Niigaaniin Services will establish the site of the centre as a regional hub to deliver services in a holistic manner from the start of a person’s healing journey including Land-Based Detox Program and family support programs.

“Niigaaniin Services consults with community members on the North Shore regarding their wants and needs and develop programming based on what is shared. Along with Food Security and Land-Based treatment, the site will offer community members a safe, community-based place to live and work for as much time as needed as part of their recovery and aftercare journey.”

Perhaps one of the most innovative aspects of the repurposing of the Bio-Centre is Niigaamiin’s offer of an alternative to custody for criminal courts to consider at a sentencing hearing following a Gladue Report on the individual.

“It is well-known that Indigenous peoples are grossly over-represented in the current prison population in Ontario and Canada,” Dorothy Coad, a manager with Niigaaniin in the Mental Health and Addictions area, said recently. “We have lived experience working with individuals that are in the criminal justice system that simply have nowhere to go and are in and out of jail receiving no treatment and no healing.

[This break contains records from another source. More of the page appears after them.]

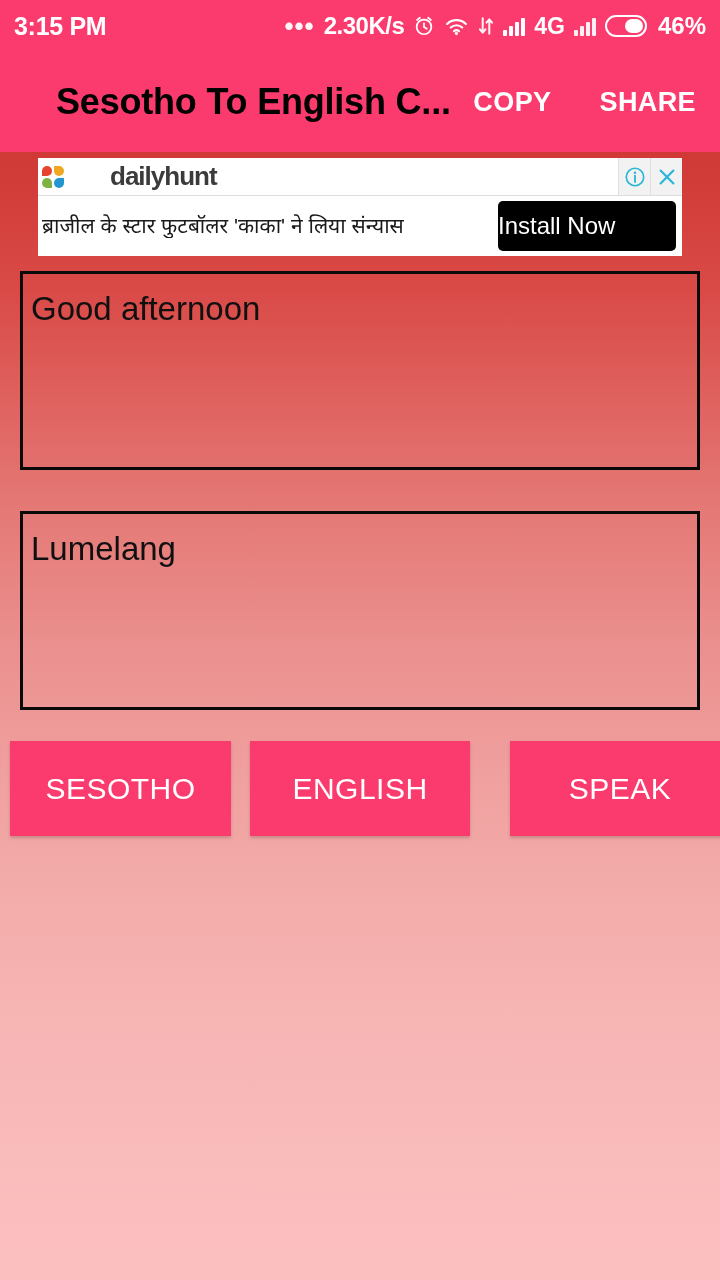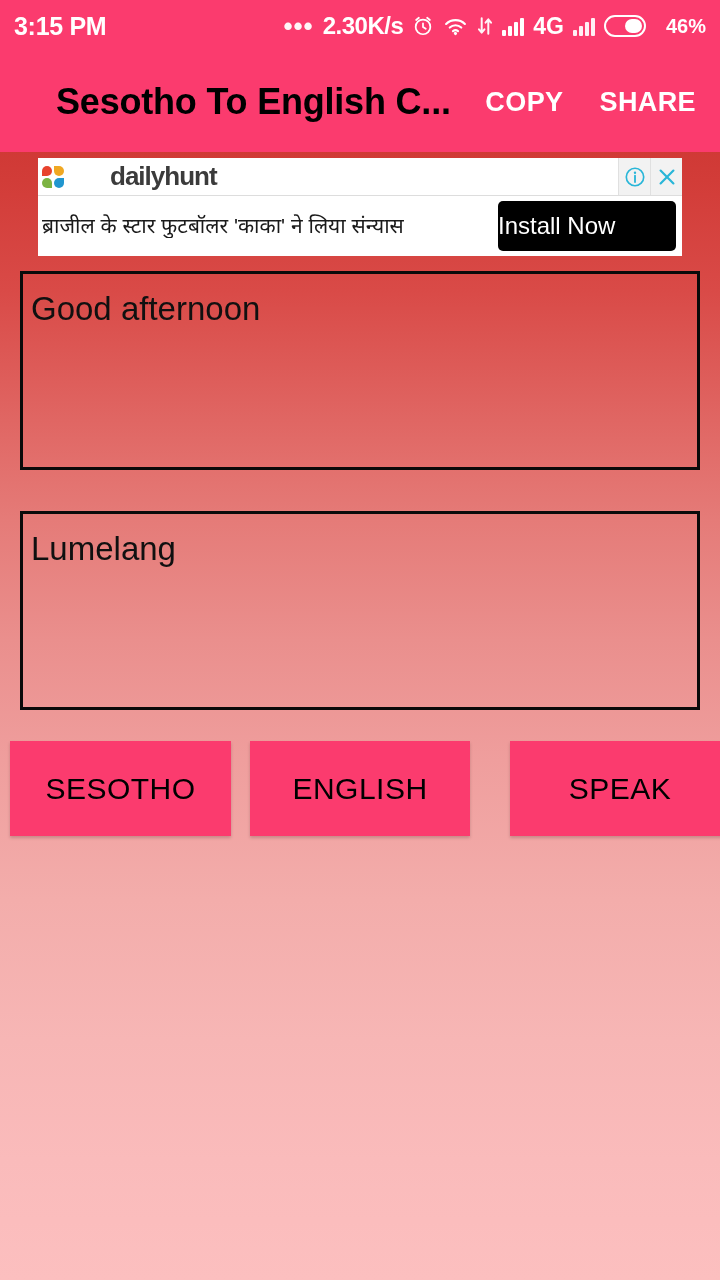"46%" .status-pct { font-size: 20px -> 24px; margin-left: 11px -> 2px }
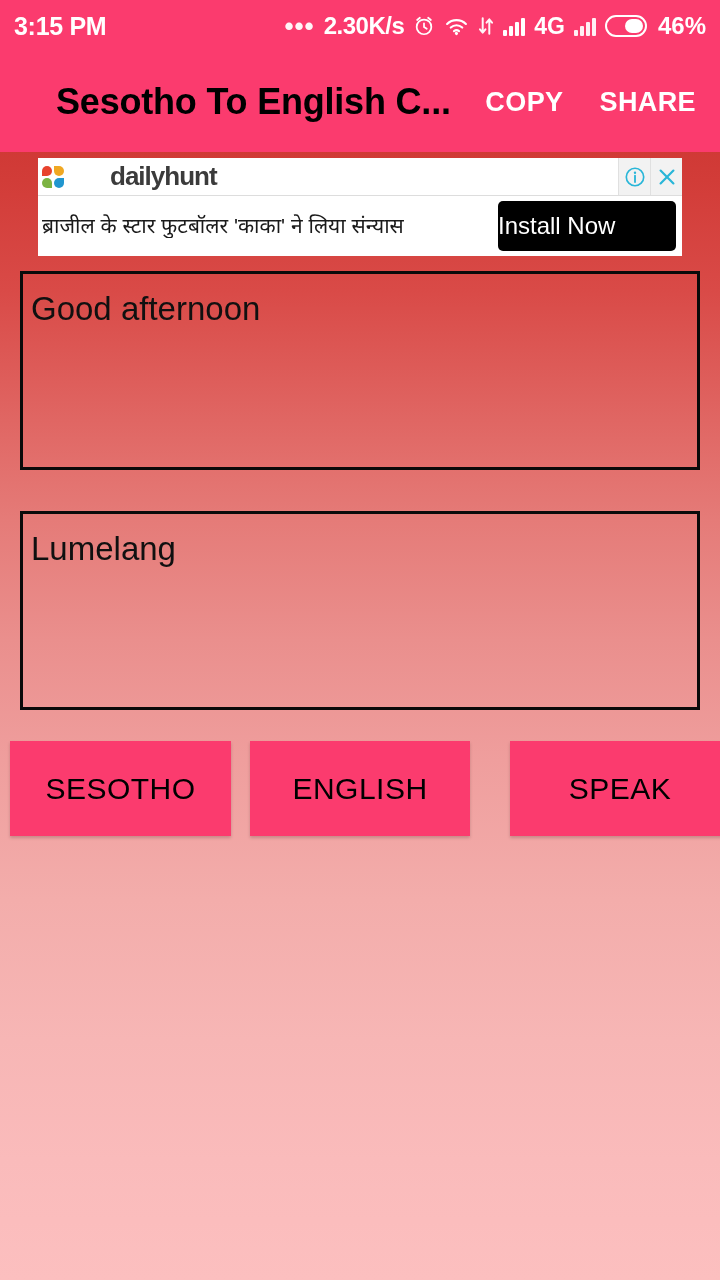"COPY" .app-actions { gap: 36px -> 48px }
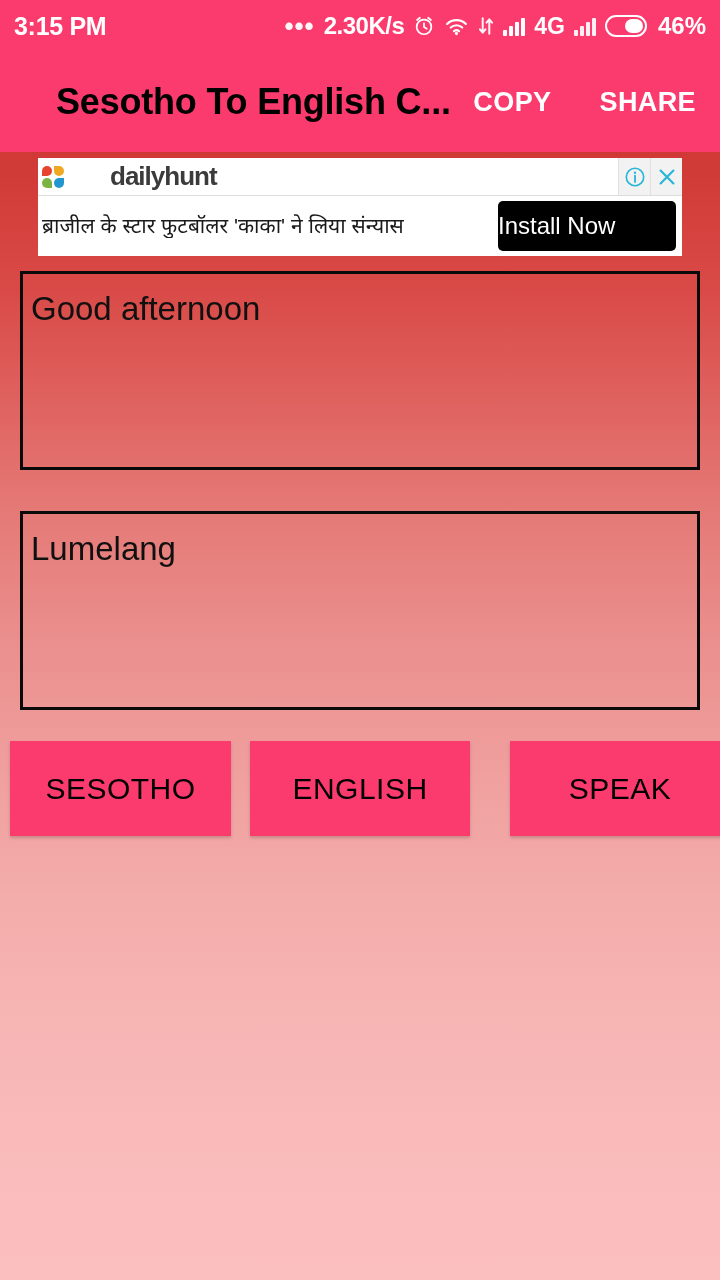"SESOTHO" .action-btn { color: #000000 -> #ffffff }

If we can create a space to offer culturally-safe recovery and healing, we can make sustainable change for Indigenous people.”

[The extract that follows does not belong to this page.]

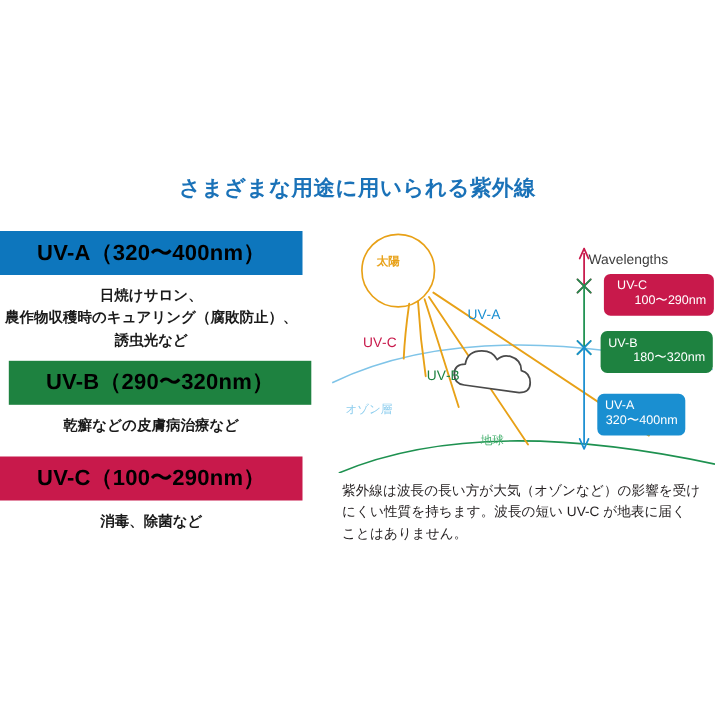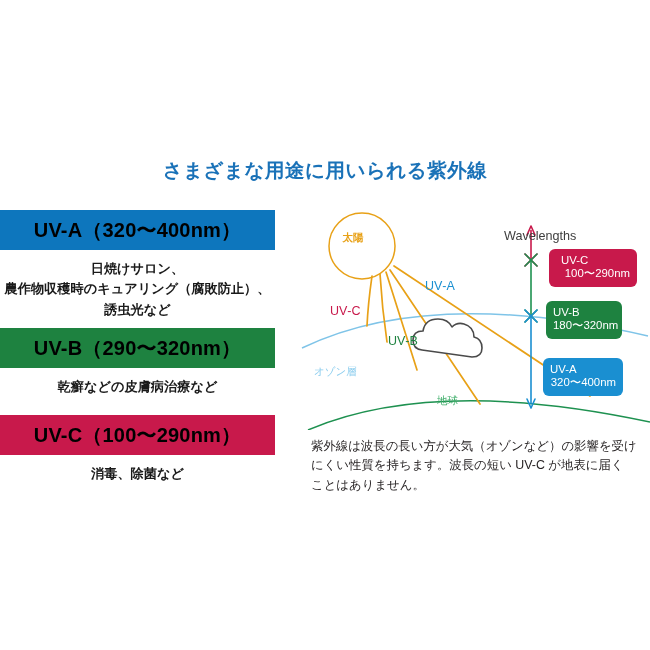"Wavelengths" .wl-title { left: 504px -> 535px }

In recent years with the Gladue principles being used in sentencing an Indigenous person, the Canadian government has clearly stated an understanding with Coad’s statements.

“Programs and resources are needed in every stage of the criminal justice process to meaningfully implement Gladue principles: from court workers who prepare pre-sentence information for judges, to alternate sentencing processes that operate in accordance with Indigenous legal tradition to community-based alternatives to incarceration both on reserves and in urban centres.”

Assistant to Director Elizabeth Richer, Erik Bringleson, estimates the retrofitting of the bio-centre will begin in this month with greenhouse production starting in February 2023.